Sadly time was a bit precious so we attempted a simple multi-cache just 2 miles from home. Normally we are wary of multis (especially those over 3 or 4 stages, as we invariably go wrong). However this one had a single stage, the questions seemed easy and the cache had received over 20 favourite points (out of 140 finds).


We drove to a car park near Crowthorne on the edge of Swinley Forest. The car park was full! Dog walkers a plenty! We inched our way into a space (avoiding the toddlers and dogs as we parked) and set off. We noticed that a dog search and rescue team were setting up, but given the frenetic nature of the car park we didn’t have time to find out more.

Walking down one of Swinley Forest’s sandy tracks we were accompanied by at least 3 dog owners and 6 dogs. This is when we realised we were perhaps heading on a slightly longer route to our first target, a former Nuclear Bunker.

We turned away from the dogs quite quickly and then passed pine and fir trees we helped to plant 4 years previously (following the great Swinley Forest fire when over 100,000 trees were lost).
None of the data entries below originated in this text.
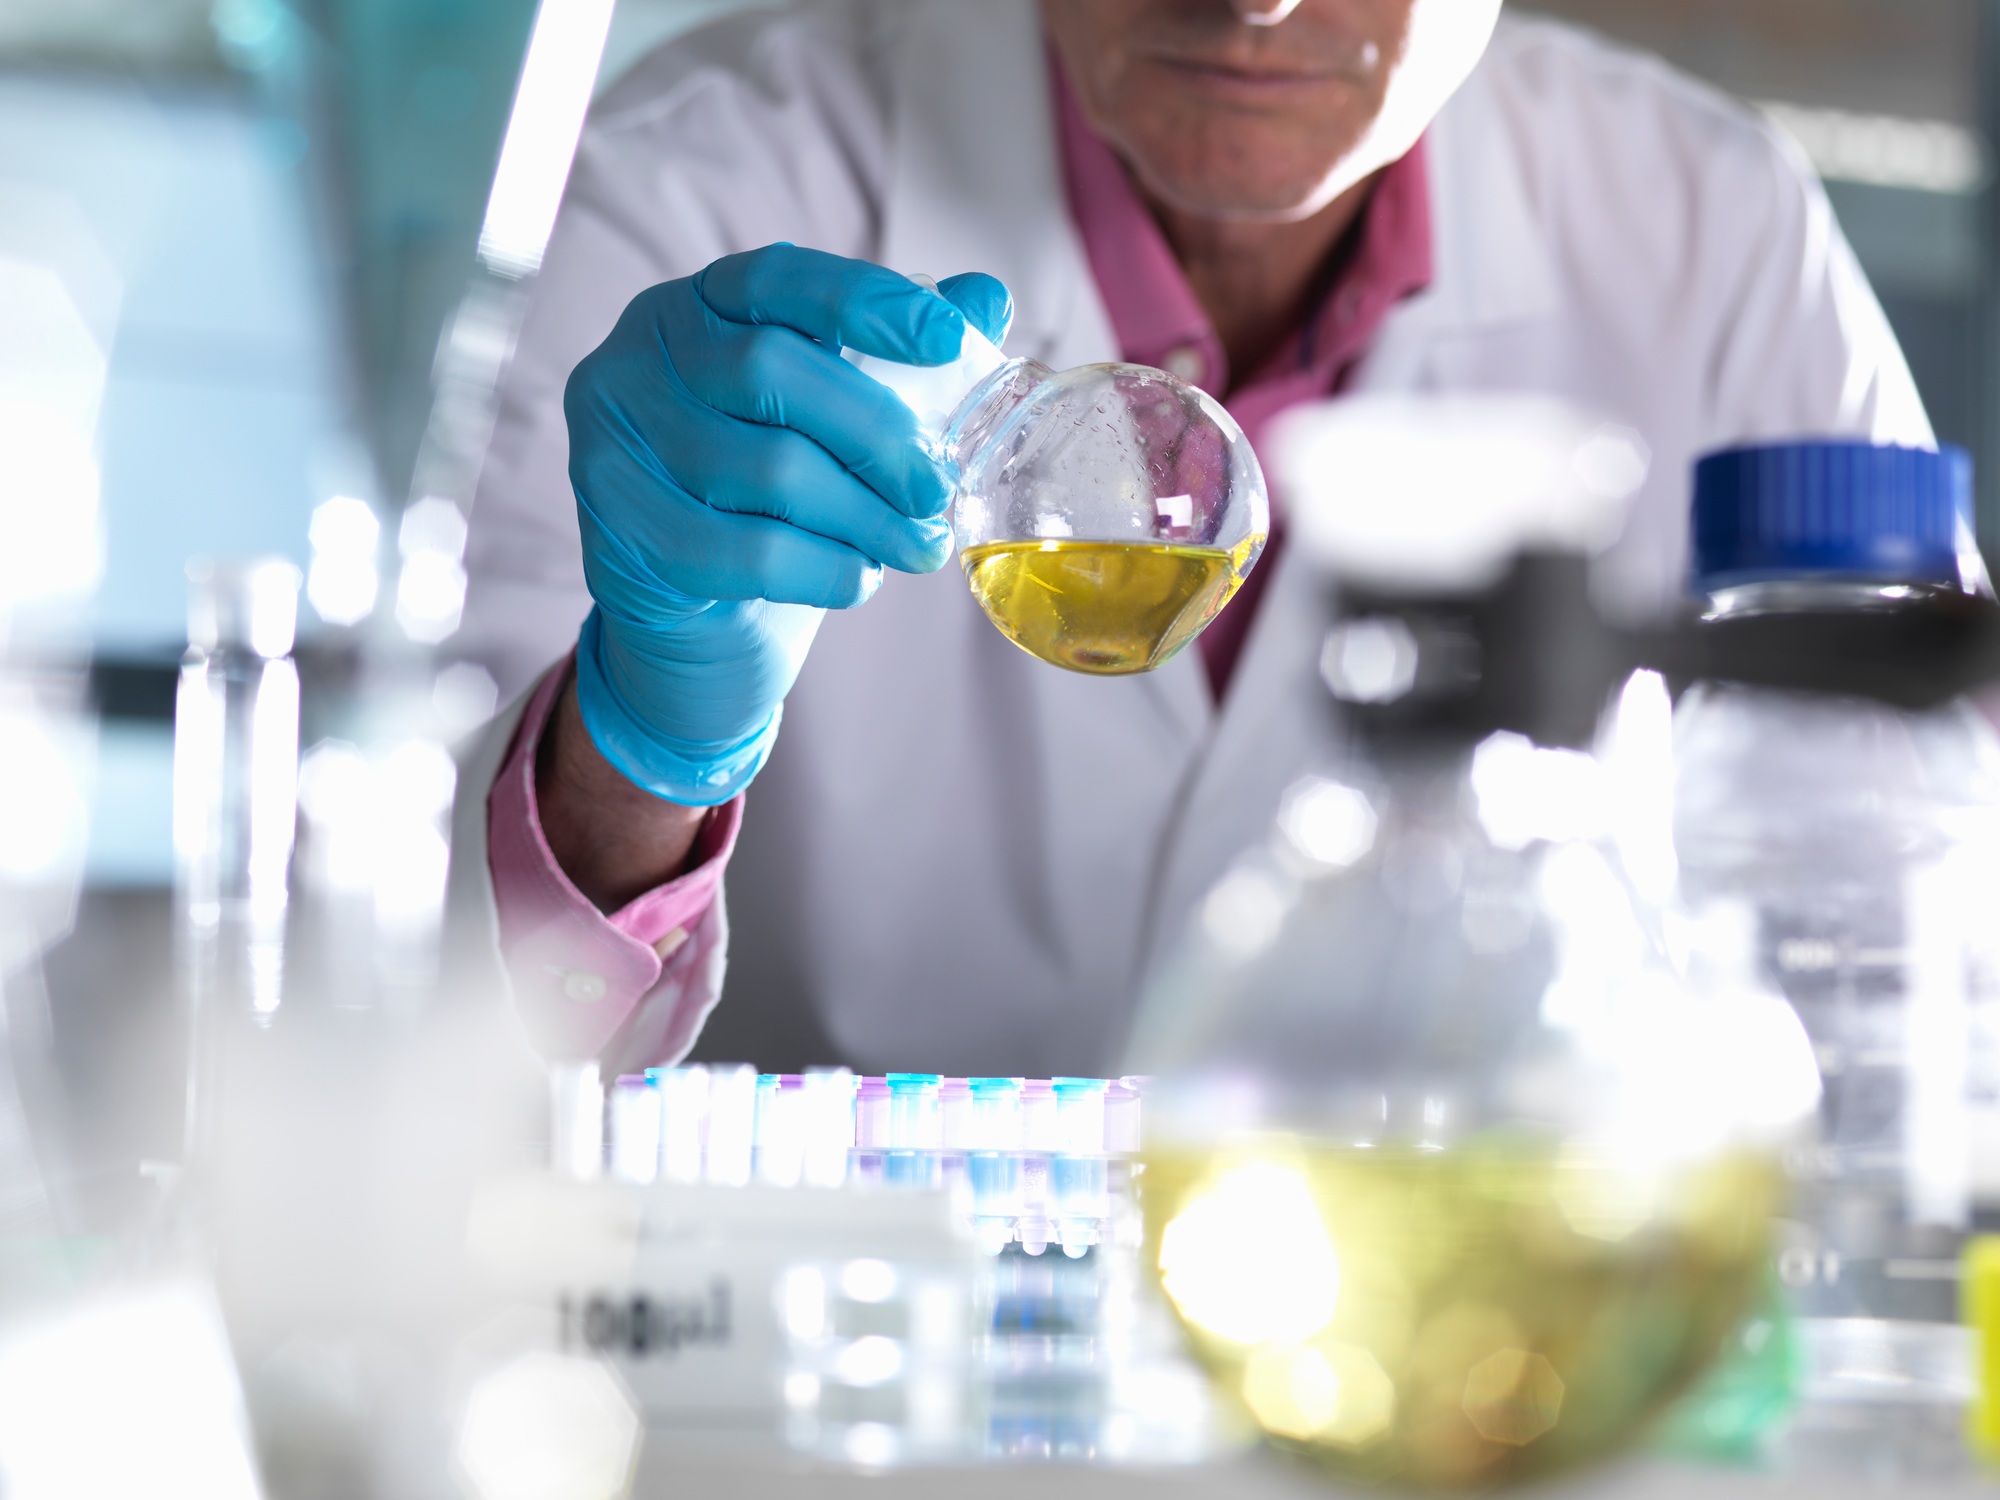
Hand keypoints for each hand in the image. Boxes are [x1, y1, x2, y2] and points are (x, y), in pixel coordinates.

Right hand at [565, 244, 1012, 805]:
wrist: (694, 616)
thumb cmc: (769, 499)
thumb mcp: (830, 420)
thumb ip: (899, 356)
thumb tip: (987, 298)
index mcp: (694, 307)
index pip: (777, 279)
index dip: (867, 301)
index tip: (949, 340)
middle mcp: (636, 360)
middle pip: (771, 371)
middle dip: (877, 435)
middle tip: (938, 489)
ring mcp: (613, 445)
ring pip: (767, 470)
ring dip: (864, 517)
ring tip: (915, 546)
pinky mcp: (622, 533)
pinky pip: (746, 552)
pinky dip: (823, 569)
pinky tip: (855, 579)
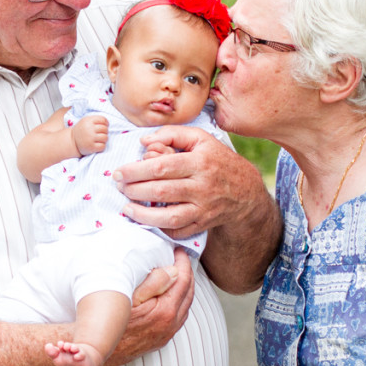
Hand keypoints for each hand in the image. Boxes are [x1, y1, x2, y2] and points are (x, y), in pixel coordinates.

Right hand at [72, 115, 108, 155]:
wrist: (72, 141)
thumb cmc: (82, 130)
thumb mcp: (86, 121)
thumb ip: (96, 119)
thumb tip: (107, 123)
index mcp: (88, 121)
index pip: (103, 120)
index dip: (106, 123)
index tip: (105, 126)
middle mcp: (89, 129)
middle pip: (105, 129)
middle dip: (105, 131)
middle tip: (101, 133)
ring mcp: (90, 138)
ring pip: (105, 138)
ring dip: (104, 139)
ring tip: (100, 139)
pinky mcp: (91, 147)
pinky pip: (103, 146)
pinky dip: (102, 146)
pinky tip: (98, 145)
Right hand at [108, 248, 193, 365]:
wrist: (96, 349)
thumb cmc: (109, 320)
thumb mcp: (129, 296)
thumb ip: (154, 282)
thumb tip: (174, 270)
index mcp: (165, 310)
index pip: (184, 280)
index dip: (183, 262)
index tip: (179, 251)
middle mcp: (170, 324)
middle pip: (189, 292)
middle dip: (187, 273)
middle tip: (179, 258)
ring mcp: (166, 334)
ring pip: (185, 306)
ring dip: (184, 288)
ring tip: (176, 272)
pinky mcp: (160, 340)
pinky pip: (179, 318)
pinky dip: (180, 302)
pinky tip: (171, 295)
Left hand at [113, 125, 256, 238]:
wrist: (245, 190)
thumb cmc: (217, 160)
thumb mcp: (200, 138)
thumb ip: (172, 134)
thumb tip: (144, 142)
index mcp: (200, 162)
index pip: (162, 166)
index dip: (136, 170)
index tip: (120, 172)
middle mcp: (203, 186)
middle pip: (162, 191)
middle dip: (135, 190)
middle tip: (120, 187)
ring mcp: (204, 208)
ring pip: (170, 217)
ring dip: (144, 215)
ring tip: (127, 208)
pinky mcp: (203, 224)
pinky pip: (179, 231)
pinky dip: (160, 229)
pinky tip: (147, 220)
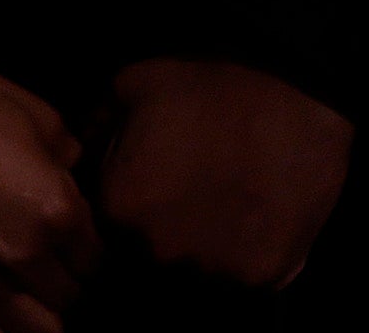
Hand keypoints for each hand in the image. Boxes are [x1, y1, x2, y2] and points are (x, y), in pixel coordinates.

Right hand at [0, 19, 92, 332]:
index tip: (73, 235)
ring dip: (32, 311)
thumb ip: (68, 165)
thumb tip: (71, 184)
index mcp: (55, 213)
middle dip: (62, 280)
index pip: (94, 261)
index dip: (85, 247)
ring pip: (29, 330)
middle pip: (66, 299)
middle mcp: (19, 257)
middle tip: (47, 257)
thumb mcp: (39, 115)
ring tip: (21, 286)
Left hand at [90, 58, 351, 294]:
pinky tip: (250, 222)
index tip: (142, 195)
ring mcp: (212, 271)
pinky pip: (240, 281)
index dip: (122, 214)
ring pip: (193, 275)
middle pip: (146, 259)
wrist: (291, 94)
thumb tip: (77, 159)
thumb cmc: (205, 86)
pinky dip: (241, 259)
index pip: (102, 233)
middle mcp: (159, 250)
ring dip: (199, 253)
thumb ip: (95, 132)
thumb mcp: (129, 88)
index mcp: (118, 209)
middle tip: (185, 200)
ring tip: (220, 211)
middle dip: (157, 236)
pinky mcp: (261, 279)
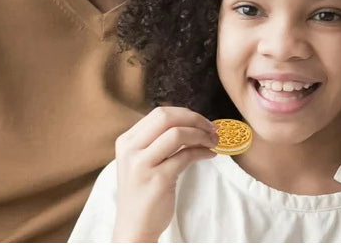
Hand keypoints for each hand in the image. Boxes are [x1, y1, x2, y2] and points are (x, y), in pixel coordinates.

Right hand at [111, 106, 218, 242]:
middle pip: (166, 118)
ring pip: (177, 134)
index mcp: (127, 140)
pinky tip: (210, 155)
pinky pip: (185, 156)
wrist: (134, 227)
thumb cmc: (144, 191)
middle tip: (212, 128)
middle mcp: (131, 149)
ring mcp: (142, 164)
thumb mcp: (143, 160)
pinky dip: (202, 151)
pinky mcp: (157, 180)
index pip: (159, 113)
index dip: (185, 114)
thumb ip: (158, 140)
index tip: (202, 121)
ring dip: (201, 134)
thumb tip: (192, 121)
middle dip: (194, 119)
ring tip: (214, 141)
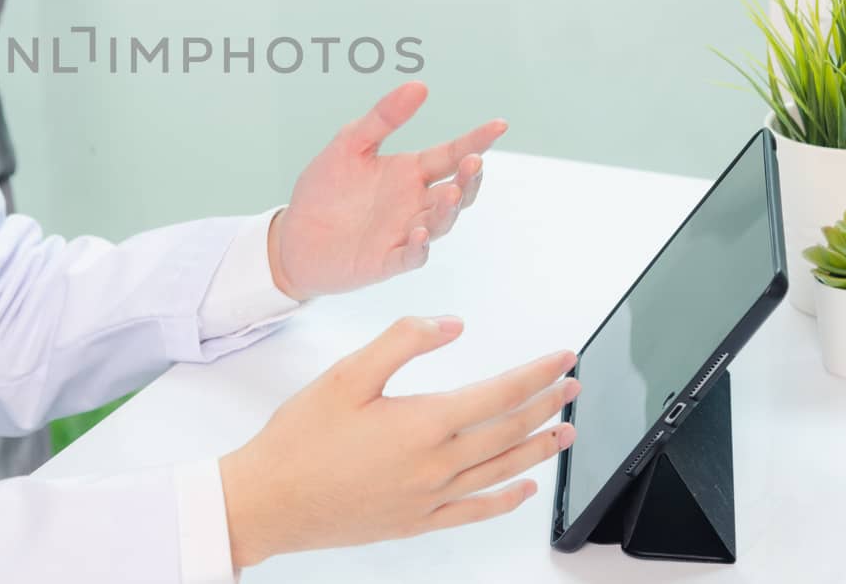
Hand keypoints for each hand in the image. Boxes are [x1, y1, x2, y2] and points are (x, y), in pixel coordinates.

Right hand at [217, 317, 577, 568]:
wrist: (271, 500)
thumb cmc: (301, 437)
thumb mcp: (346, 375)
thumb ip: (402, 342)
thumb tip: (452, 325)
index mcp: (422, 423)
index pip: (499, 394)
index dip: (536, 374)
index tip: (562, 358)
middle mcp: (436, 464)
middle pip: (509, 431)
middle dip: (547, 405)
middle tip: (573, 387)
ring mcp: (430, 497)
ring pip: (501, 470)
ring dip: (539, 449)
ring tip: (567, 432)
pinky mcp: (417, 520)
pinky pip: (476, 510)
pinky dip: (506, 498)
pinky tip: (524, 487)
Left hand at [269, 82, 506, 299]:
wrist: (293, 234)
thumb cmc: (324, 190)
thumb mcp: (349, 144)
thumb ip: (383, 118)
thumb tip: (419, 86)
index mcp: (410, 172)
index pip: (450, 155)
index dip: (476, 141)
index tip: (499, 125)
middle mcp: (414, 202)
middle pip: (456, 191)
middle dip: (468, 179)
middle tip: (473, 162)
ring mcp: (403, 232)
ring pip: (439, 223)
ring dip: (448, 210)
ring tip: (450, 193)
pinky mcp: (386, 260)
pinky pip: (410, 256)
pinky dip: (418, 248)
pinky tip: (418, 235)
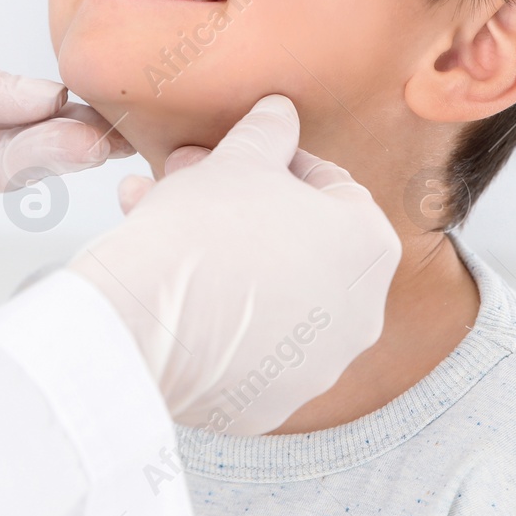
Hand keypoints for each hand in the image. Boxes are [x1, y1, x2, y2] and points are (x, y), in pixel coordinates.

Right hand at [68, 95, 399, 434]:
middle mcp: (360, 312)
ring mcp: (318, 365)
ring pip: (270, 292)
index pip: (333, 187)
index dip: (278, 164)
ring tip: (157, 219)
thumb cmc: (201, 233)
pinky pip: (248, 345)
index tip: (237, 158)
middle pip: (299, 242)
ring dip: (223, 254)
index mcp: (370, 246)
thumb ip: (269, 132)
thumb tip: (279, 113)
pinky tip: (169, 282)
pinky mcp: (272, 402)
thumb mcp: (239, 159)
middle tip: (189, 182)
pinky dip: (217, 314)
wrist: (144, 322)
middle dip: (243, 207)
We turned back to take a photo and suddenly a deer ran across the path where we had been seconds before. Then another!


A lovely sight, and one we’d have missed if we hadn’t left the car park from the wrong exit or indeed looked back at the moment.

Britain is littered with Nuclear Bunkers built primarily during the Cold War, now most have been decommissioned. Mr Hg137 has lived within 5 miles of this site for most of his life and never known of its existence.

The remains of the bunker

The remains of the bunker


What remains in Swinley Forest is a small hole in the ground, filled in with concrete.
To locate the final location of the cache, various questions were asked about the hole, and what can be seen in the neighbourhood. Then its a short walk to find the final cache closer to the centre of Crowthorne. Although this was only a 35mm film container, much thought has been made with its placement.

We arrived back at the car park – much, much quieter now… but the search and rescue dog team had not left! They were about to undertake a training exercise and had sent a ‘dogsbody’ off to hide. Apparently the lowland search and rescue dogs are called out about once every fortnight primarily to look for Amnesia/Alzheimer’s/elderly people who have wandered off. (www.k9-sar.com)

Lexi posing for a photo, before her work starts

Lexi posing for a photo, before her work starts


Before Lexi went off to find the ‘dogsbody’ she kindly posed for a photo and we gave a donation too… one never knows when we are lost (!) and may just need the assistance of search and rescue.

So despite cache 1300 being only a 35mm film canister a bunker, a dog and a deer made it a truly memorable experience!